Catatan 11 Maret 2017
Masih teringat jelas di kepala, Syawal kemarin sepupu sekaligus teman seangkatanku menikah.
Tapi ingatan ini bukan tentang pernikahannya, tapi tentang seorang remaja yang menggetarkan jiwa.
Seperti layaknya pernikahan pada umumnya, di acara serangkaian acara adat yang runtut dan tanpa cela, pembacaan ayat suci Al Quran adalah acara wajib yang tak boleh tertinggal.

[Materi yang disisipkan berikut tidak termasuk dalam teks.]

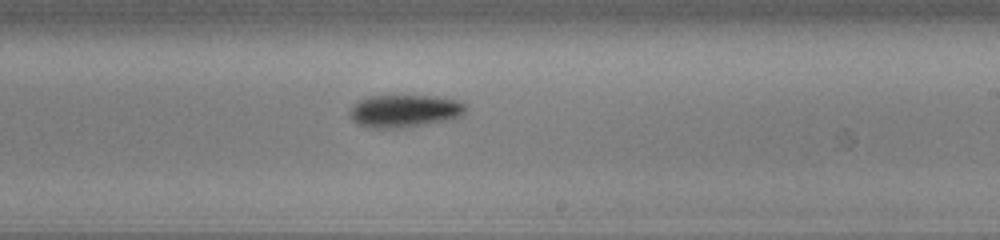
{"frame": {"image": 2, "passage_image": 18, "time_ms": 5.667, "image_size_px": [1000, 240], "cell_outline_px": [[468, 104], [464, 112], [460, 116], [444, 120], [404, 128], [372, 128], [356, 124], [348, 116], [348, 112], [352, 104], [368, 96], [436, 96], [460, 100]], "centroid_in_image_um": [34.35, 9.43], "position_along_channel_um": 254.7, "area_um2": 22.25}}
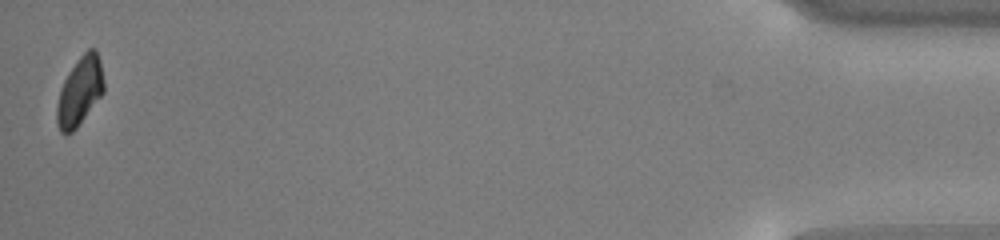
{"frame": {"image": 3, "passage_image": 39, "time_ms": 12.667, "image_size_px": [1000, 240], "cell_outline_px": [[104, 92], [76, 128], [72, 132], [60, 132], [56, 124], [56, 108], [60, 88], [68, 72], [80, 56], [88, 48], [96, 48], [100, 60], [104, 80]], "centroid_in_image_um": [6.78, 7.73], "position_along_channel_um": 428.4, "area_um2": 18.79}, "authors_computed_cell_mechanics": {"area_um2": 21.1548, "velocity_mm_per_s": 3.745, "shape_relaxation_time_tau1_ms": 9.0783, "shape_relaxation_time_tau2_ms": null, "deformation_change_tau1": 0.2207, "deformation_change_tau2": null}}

Saat pranata acara berucap "acara ingkang selajengipun inggih punika pembacaan ayat suci Al Quran, ingkang badhe kewaos dening Ananda ... " (Acara selanjutnya adalah pembacaan ayat suci Al Qur'an yang akan dibacakan oleh Ananda ...)
seketika itu suasa cukup hening. Kulayangkan pandang pada jalan menuju panggung acara. Ku dapati seorang remaja belasan tahun digandeng seorang Bapak separuh baya dengan baju koko yang sederhana.
Herannya tidak ada kitab suci di tangan kanannya. Aku masih mengamati. Penasaran. Sepertinya ini berbeda dari biasanya.
Hingga sampai di panggung acara, kudapati wajahnya yang teduh, dan ternyata benar adanya ada yang berbeda di kedua mata remaja tersebut.
Pembacaan ayat suci pun dimulai, tanpa kitab suci di tangannya.
Suaranya indah, menggema di pelataran rumah pengantin wanita.